The temperature has dipped below freezing? So much the better. You and your friends will sit outside in down parkas, wrap your hands around steaming bowls of pumpkin soup and marvel at how you somehow feel warm.
Is it raining? Excellent. How often do you get to eat dinner in a light rain? And if it’s a heavy rain and you have to bail and everyone starts grabbing platters, laughing as they come inside soaking wet and opening another bottle of wine, that’s just another kind of excellent.
Did a raccoon wander into the sukkah and start brushing against unsuspecting guests’ feet under the table, at least until your daughter points this out and sparks a mass rush for the sukkah exit, as happened one year at our cousins’ sukkah?
What a great story! You’ll be telling it for years, as we still are.
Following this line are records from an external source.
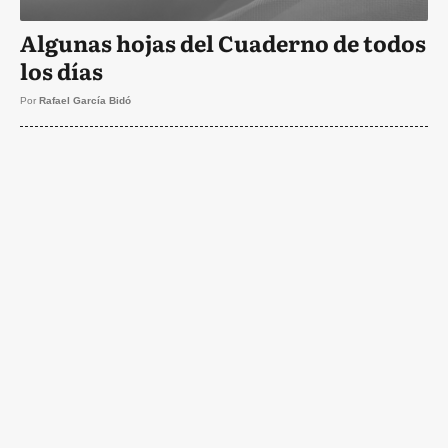
Algunas hojas del Cuaderno de todos
los días
Por
Rafael García Bidó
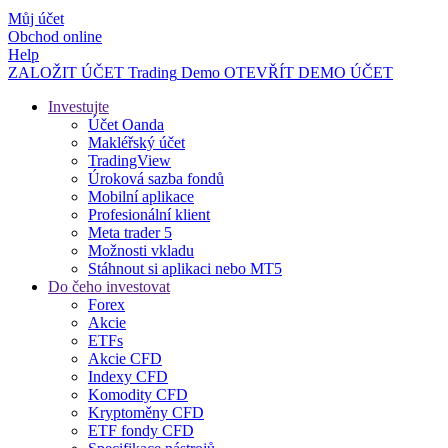
Můj účet
Obchod online
Help
ZALOŽIT ÚČET
Trading
Demo
OTEVŘÍT DEMO ÚČET
Investujte
Účet Oanda
Makléřský účet
TradingView
Úroková sazba fondů
Mobilní aplikace
Profesionální klient
Meta trader 5
Možnosti vkladu
Stáhnout si aplikaci nebo MT5
Do čeho investovat
Forex
Akcie
ETFs
Akcie CFD
Indexy CFD
Komodity CFD
Kryptoměny CFD
ETF fondy CFD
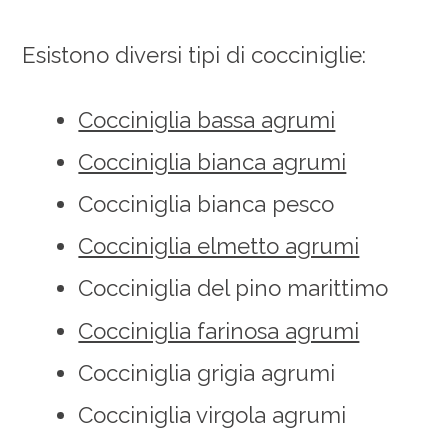
Esistono diversi tipi di cocciniglie:
Cocciniglia bassa agrumi
Cocciniglia bianca agrumi
Cocciniglia bianca pesco
Cocciniglia elmetto agrumi
Cocciniglia del pino marittimo
Cocciniglia farinosa agrumi
Cocciniglia grigia agrumi
Cocciniglia virgola agrumi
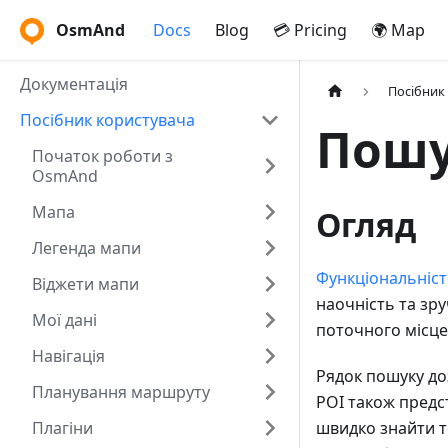
OsmAnd
Docs
Blog
💳 Pricing
🌍 Map
Документація
Посібник
Посібник користувача
Пошу
Початок роботи з
OsmAnd
Мапа
Огляд
Легенда мапи
Функціональніст
Віджети мапи
наочність та зру
Мої дані
поточного місце
Навігація
Рядок пошуку доз
Планування маршруту
POI також предс
Плагіни
швидко знайти т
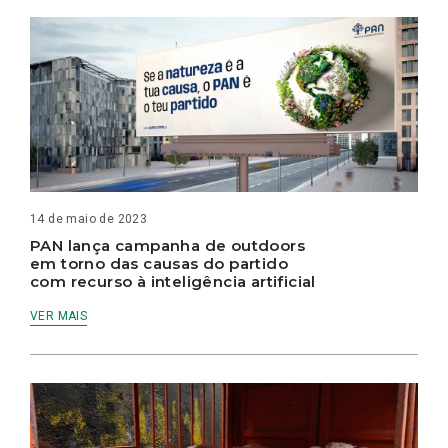
14 de maio de 2023
PAN lança campanha de outdoors
em torno das causas do partido
com recurso à inteligência artificial
VER MAIS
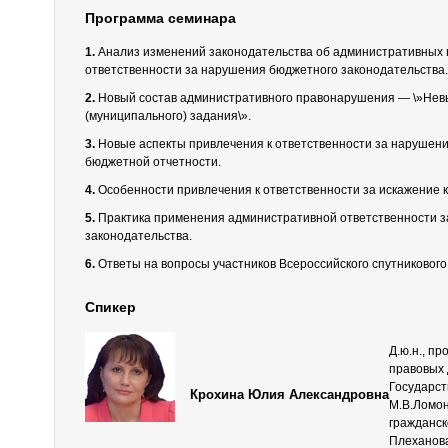
Программа семинара
1.
Анализ изменений законодательства об административных 
ответственности за нарушения бюджетного законодательства.
2.
Новый состав административного правонарушения — \»Нев
(муниципального) задания\».
3.
Новые аспекты привлечения к ответственности за нарушен
бюджетной отчетности.
4.
Особенности привлечения к ответственности за искажение 
5.
Практика применения административной ответственности 
законодательства.
6.
Ответы на вопросы участников Всероссийского спутникового
Спикер
Д.ю.н., п
правовых
Государст
Крохина Юлия Александровна
М.В.Ломо
гражданск
Плеханов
We have had wind so fierce it pushed the sukkah partway across the deck. We have had rainstorms that formed mini-lakes in the tarp we unwisely tossed over the sukkah roof —don’t do this — and nearly dragged the sukkah down.
It was still wonderful.
And if the night is warm and the stars are out and the cicadas are singing and it’s all so perfect that your throat tightens — well, that’s okay, too.
Still on the sukkah fence? Listen:
You don’t have to worry about what to serve. In a sukkah, everything tastes wonderful.
You don’t have to worry about how your house looks—or even clean it. You are in your sukkah, and it looks great.
And what an entertainment bonanza! With 8 nights, you can have a different group and a different vibe in your sukkah every night.
Apologies to apartment dwellers who don’t have space to build a sukkah. But if you ever have a patch of yard or a deck, consider it. And watch Sukkot roll up its sleeves, flex its biceps and work its miracles.
Barbara Brotman is a former reporter and columnist for the Chicago Tribune.